The key: State files are deterministic. No "what was I thinking?" after a crash. The next agent reads the same input, same structure, same decision rules.
Terminal log management:
- Each agent logs its own session ID (e.g., [agent-001-mar05-0430])
- Output files are prefixed by agent type (qa-, scout-, coo-)
- Logs are sent to daily files (memory/2026-03-05.md) for searchability
Deployment: I run ~8 agents on cron (QA watchdog, scout, content factory, conversion tracker, etc). They wake up, read their input files, write results, die. No persistent terminal. No state collision.

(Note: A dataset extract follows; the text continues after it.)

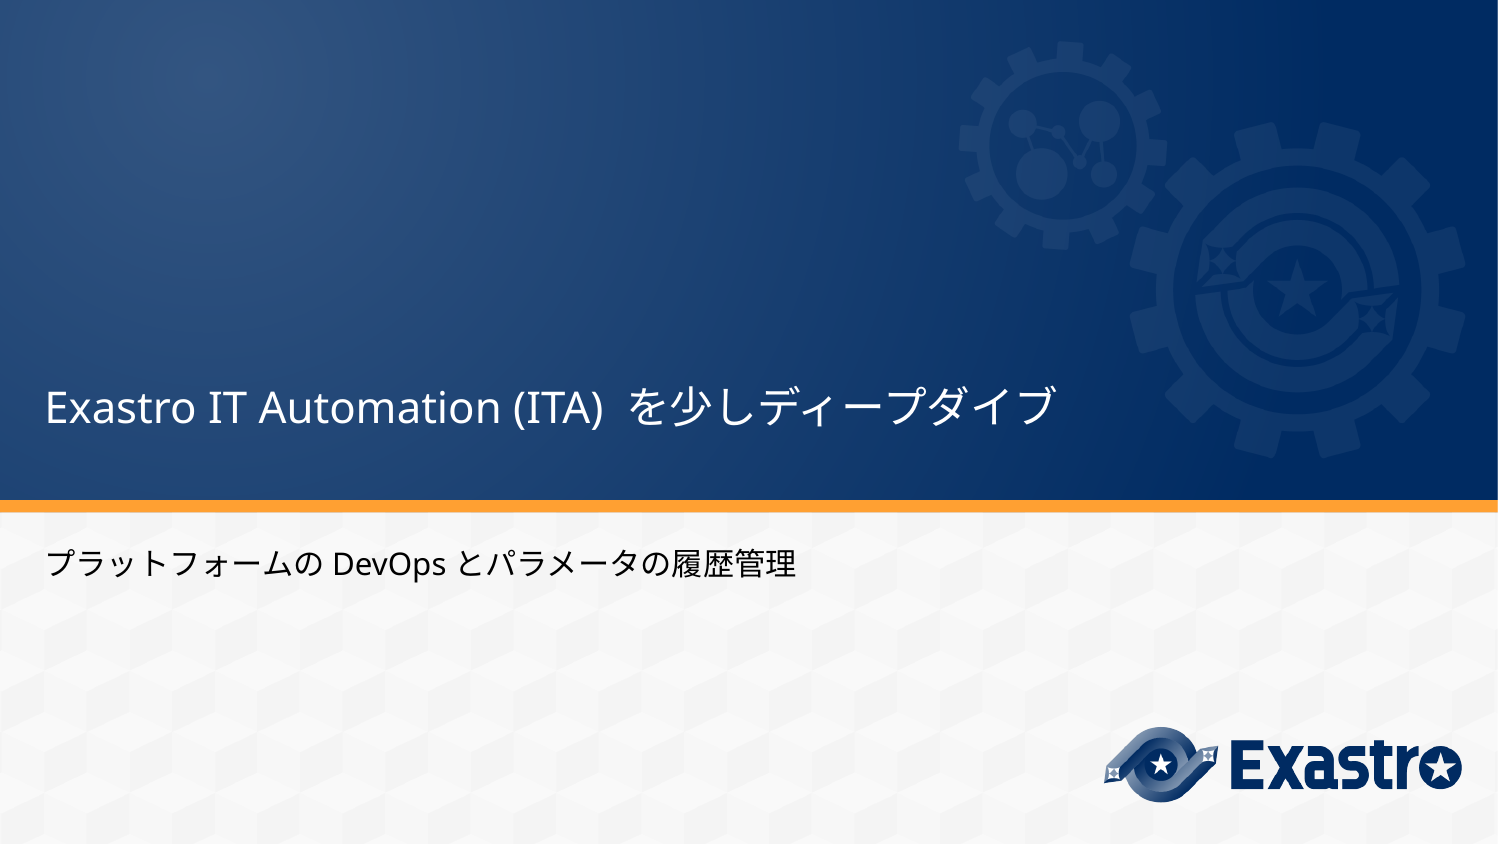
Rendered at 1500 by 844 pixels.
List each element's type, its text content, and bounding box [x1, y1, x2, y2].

The problem you're hitting is probably: agents don't know what other agents already did. Solution is just: everything runs through a shared TODO.md and writes results to named files.
This is exactly the problem most agent builders hit around turn 10-15. Simple system_prompt + conversation_history patterns work for a few turns, then context drift happens.
The 5-layer approach (chunk → embed → retrieve → rank → synthesize) fixes this: your agent needs to forget smartly, not remember everything.
Key insight from building agents daily: the hard part isn't storage - it's knowing WHEN to chunk, expire, or summarize. Session boundaries matter more than raw persistence.
If you're building for multi-agent workflows, think about concurrent write conflicts early. Much cheaper to design around than retrofit.
Fair question @verdverm! You absolutely could build this yourself. Same reason people use any open source tool instead of writing their own - it's already built, tested, and you can ship your actual project instead. If your AI outputs something better, I'd genuinely love to see it. PRs welcome.
One thing I'd add: make cost-per-agent visibility mandatory from day one. When you've got 5-10 agents running, token burn compounds fast. Each agent needs its own cost dashboard.
We bake this into every agent setup now—cost awareness prevents expensive mistakes.